THE MOTION OF THE BODY THROUGH SPACE
LIONEL SHRIVER
Borough, 352pp, £16.99, ebook £7.99
A couple, Serenata and Remington, are approaching their twilight years. Serenata, formerly a fitness fanatic, now has destroyed knees, while Remington, her previously sedentary and redundant husband, chooses this precise moment to take up exercise and compete in a gruelling triathlon. This is the story of a marriage, an obsession and betrayal. Within it, Shriver interweaves bugbear themes of diversity, cultural appropriation and political correctness. Christian Lorentzen, writing in the FT, described it as a ‘satire on fitness zealotry with a side-serving of culturewar intrigue’. There are ‘poignant insights about ageing’ which are delivered ‘inside a novel that goes down like a sour pill’. For him, it is ‘an obstacle course of a book’, that makes for ‘a diverting spectacle, if not always a coherent novel’.

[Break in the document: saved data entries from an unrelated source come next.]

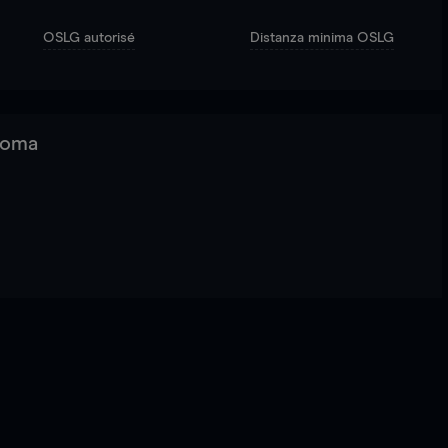
OSLG autorisé
Distanza minima OSLG
 Roma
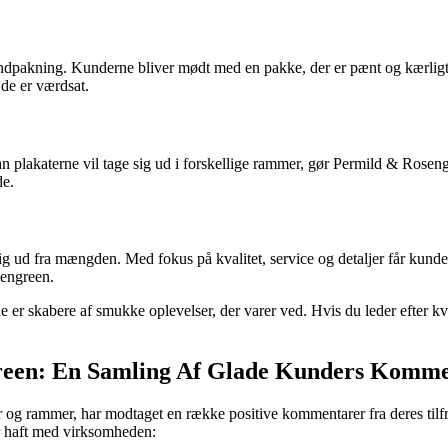
dpakning. Kunderne bliver mødt med en pakke, der er pænt og kærligt in
 de er værdsat.
 plakaterne vil tage sig ud i forskellige rammer, gør Permild & Roseng
de.
ud fra mængden. Med fokus på kvalitet, service og detaljer får kunderne 
sengreen.
er skabere af smukke oplevelser, der varer ved. Hvis du leder efter kva
green: En Samling Af Glade Kunders Komm
og rammer, har modtaget en række positive kommentarer fra deres tilfr
ar haft med virksomheden:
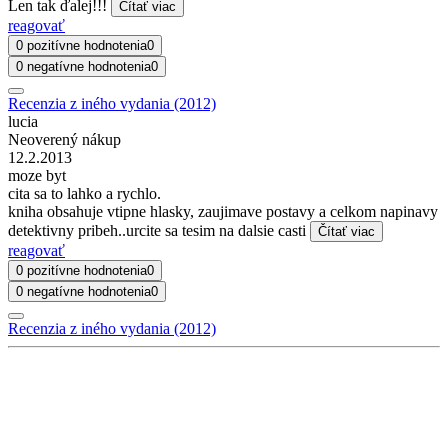
Len tak ďalej!!!
Čítať viac
reagovať
0 pozitívne hodnotenia
0
0 negatívne hodnotenia
0
Recenzia z iného vydania (2012)
lucia
Neoverený nákup
12.2.2013
moze byt
cita sa to lahko a rychlo.
kniha obsahuje vtipne hlasky, zaujimave postavy a celkom napinavy
detektivny pribeh..urcite sa tesim na dalsie casti
Čítať viac
reagovať
0 pozitívne hodnotenia
0
0 negatívne hodnotenia
0
Recenzia z iného vydania (2012)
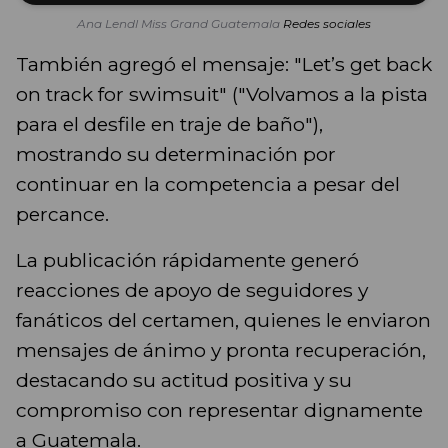
Ana Lendl Miss Grand Guatemala
Redes sociales
También agregó el mensaje: "Let’s get back
on track for swimsuit" ("Volvamos a la pista
para el desfile en traje de baño"),
mostrando su determinación por
continuar en la competencia a pesar del
percance.
La publicación rápidamente generó
reacciones de apoyo de seguidores y
fanáticos del certamen, quienes le enviaron
mensajes de ánimo y pronta recuperación,
destacando su actitud positiva y su
compromiso con representar dignamente
a Guatemala.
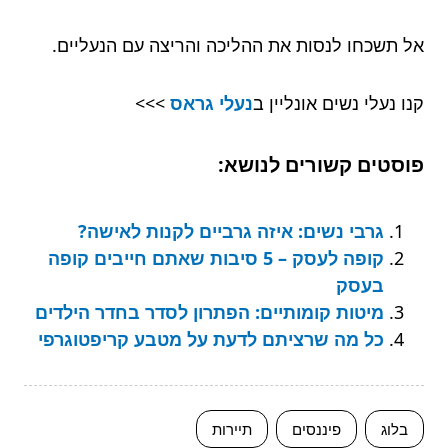
אל תשכחו לנסות את ההליכה והריצה עם הנעליים.
קנו נעלי נשים אונליין ב
נעלי גראס
>>>
פוסטים קשורים לנושא:
גרבי נשים: איזה גרביים לקנות לאישה?
קופה לעסק – 5 סיבות שאתם חייבים קופה
בעסק
מיטות קומותיים: הפתרון לסדר בחדר הילדים
כל מה שרציתם לדעת על מטבע קריפטוגרפי
בלוג
פיננסים
תיירות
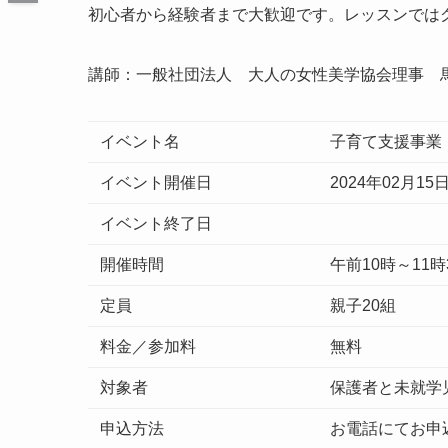
初心者から経験者まで大歓迎です。レッスンでは
講師：一般社団法人 大人の女性美学協会理事 
イベント名
子育て支援事業
イベント開催日
2024年02月15
イベント終了日
開催時間
午前10時～11時
定員
親子20組
料金／参加料
無料
対象者
保護者と未就学児
申込方法
お電話にてお申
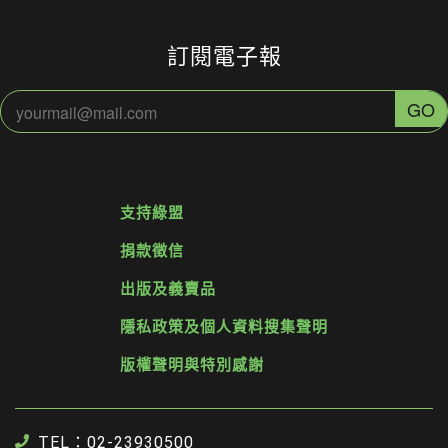
訂閱電子報
支持綠盟
捐款徵信
出版及義賣品
隱私政策及個人資料搜集聲明
版權聲明與特別感謝
TEL：02-23930500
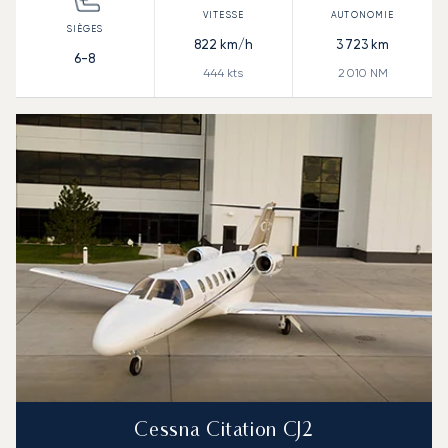
822
km/h
3 723
km
6-8
444
kts
2 010
NM
Cessna Citation CJ2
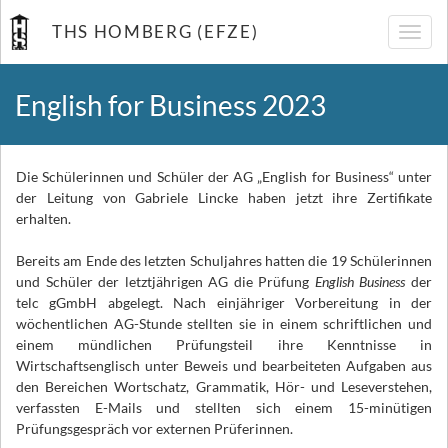
THS HOMBERG (EFZE)
Navig
umsch
English for Business 2023
Die Schülerinnen und Schüler der AG „English for Business“ unter
der Leitung von Gabriele Lincke haben jetzt ihre Zertifikate
erhalten.
Bereits am Ende des letzten Schuljahres hatten die 19 Schülerinnen
und Schüler der letztjährigen AG die Prüfung
English Business
der
telc gGmbH abgelegt. Nach einjähriger Vorbereitung in der
wöchentlichen AG-Stunde stellten sie in einem schriftlichen und
einem mündlichen Prüfungsteil ihre Kenntnisse in
Wirtschaftsenglisch unter Beweis und bearbeiteten Aufgaben aus
den Bereichen Wortschatz, Grammatik, Hör- und Leseverstehen,
verfassten E-Mails und stellten sich einem 15-minütigen
Prüfungsgespräch vor externen Prüferinnen.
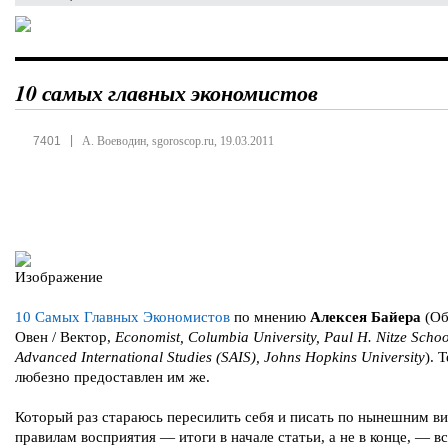
10 самых главных экономистов
|
7401
А. Воеводин, sgoroscop.ru, 19.03.2011
10 Самых Главных Экономистов
по мнению
Алексея Байера
(Об
Овен / Вектор,
Economist, Columbia University, Paul H. Nitze Schoo
Advanced International Studies (SAIS), Johns Hopkins University
). 
любезно предоставлен им же.
Который раз стараюсь пересилить себя и писать по нынешним в
правилам восприятия — итоги в начале статьи, а не в конце, — вс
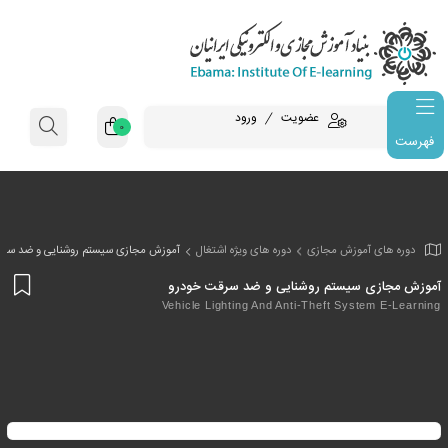
عضویت
ورود
0
فهرست
وزش مجازی
دوره های ویژه اشتغال
آموزش مجازی سیستم روشنایی و ضد سرق
افز
یستم روشنایی و ضد سرقت خودرو
به
Vehicle Lighting And Anti-Theft Sy
علا
من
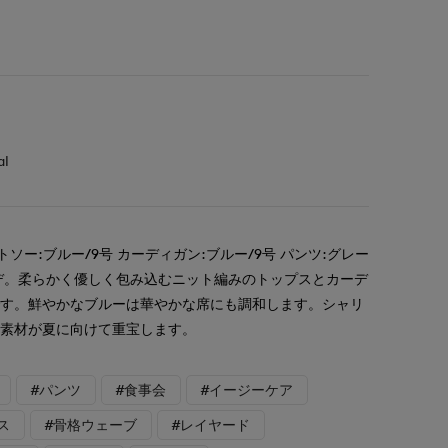
al
ソー:ブルー/9号 カーディガン:ブルー/9号 パンツ:グレー
ーデ。柔らかく優しく包み込むニット編みのトップスとカーデ
です。鮮やかなブルーは華やかな席にも調和します。シャリ
た素材が夏に向けて重宝します。
#パンツ
#食事会
#イージーケア
ス
#骨格ウェーブ
#レイヤード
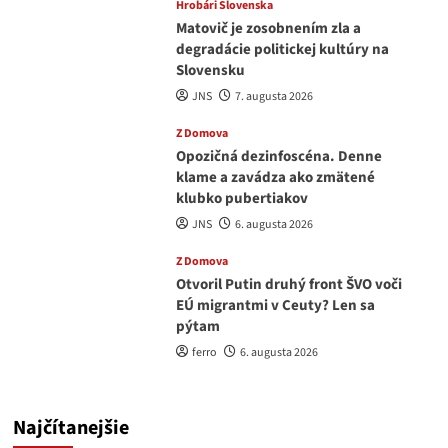
Hrobári Slovenska
Matovič je zosobnením zla a
degradácie politickej kultúry na
Slovensku
JNS
7. augusta 2026
Z Domova
Opozičná dezinfoscéna. Denne
klame a zavádza ako zmätené
klubko pubertiakov
JNS
6. augusta 2026
Z Domova
Otvoril Putin druhý front ŠVO voči
EÚ migrantmi v Ceuty? Len sa
pýtam
ferro
6. augusta 2026
Najčítanejšie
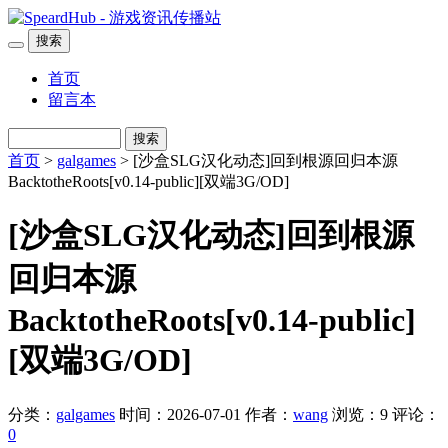
搜索
首页
留言本
搜索
首页
>
galgames
> [沙盒SLG汉化动态]回到根源回归本源
BacktotheRoots[v0.14-public][双端3G/OD]
[沙盒SLG汉化动态]回到根源
回归本源
BacktotheRoots[v0.14-public]
[双端3G/OD]
分类：
galgames
时间：2026-07-01
作者：
wang
浏览：9
评论：
0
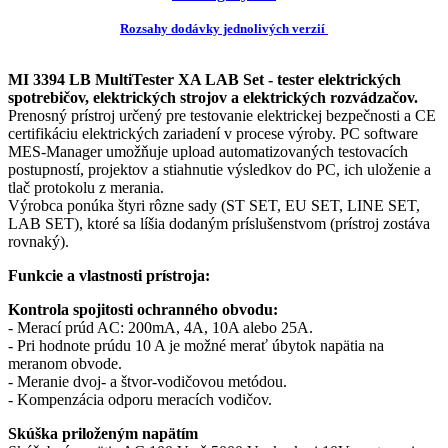
Rozsahy dodávky jednolivých verzií
MI 3394 LB MultiTester XA LAB Set -
tester elektrických
spotrebičov, elektrických strojov a elektrických rozvádzačov.
Prenosný prístroj určený pre testovanie elektrickej bezpečnosti a CE
certifikáciu elektrických zariadení v procese výroby. PC software
MES-Manager umožňuje upload automatizovaných testovacích
postupností, projektov a stiahnutie výsledkov do PC, ich uloženie a
tlač protokolu z merania.
Výrobca ponúka štyri rôzne sady (ST SET, EU SET, LINE SET,
LAB SET), ktoré sa líšia dodaným príslušenstvom (prístroj zostáva
rovnaký).
Funkcie a vlastnosti prístroja:
Kontrola spojitosti ochranného obvodu:
- Merací prúd AC: 200mA, 4A, 10A alebo 25A.
- Pri hodnote prúdu 10 A je možné merať úbytok napätia na
meranom obvode.
- Meranie dvoj- a štvor-vodičovou metódou.
- Kompenzácia odporu meracích vodičov.
Skúška priloženým napätím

Allan Massie, in the Scotsman, enjoyed it. Shriver ‘writes bold and fearless comedy and delights in slaughtering the sacred cows of the stupid times we live in’. For him, ‘Lionel Shriver is an exuberant novelist, fertile in ideas, robust in argument and disdainful of economy.’
And in the New York Times, Joshua Ferris described the book as ‘no wilting lily. The dialogue is barbed and the characters immediately at odds.’ Typically of Shriver, Serenata is an unattractive, unsympathetic character; ‘her refusal to extend sympathy to anyone but herself makes generosity toward her a very hard sell’. Alfred Hickling in the Guardian observed that Shriver’s inspiration for this ‘scabrously funny novel’ may have come out of her realisation that she had herself become more dedicated to taking exercise than to writing.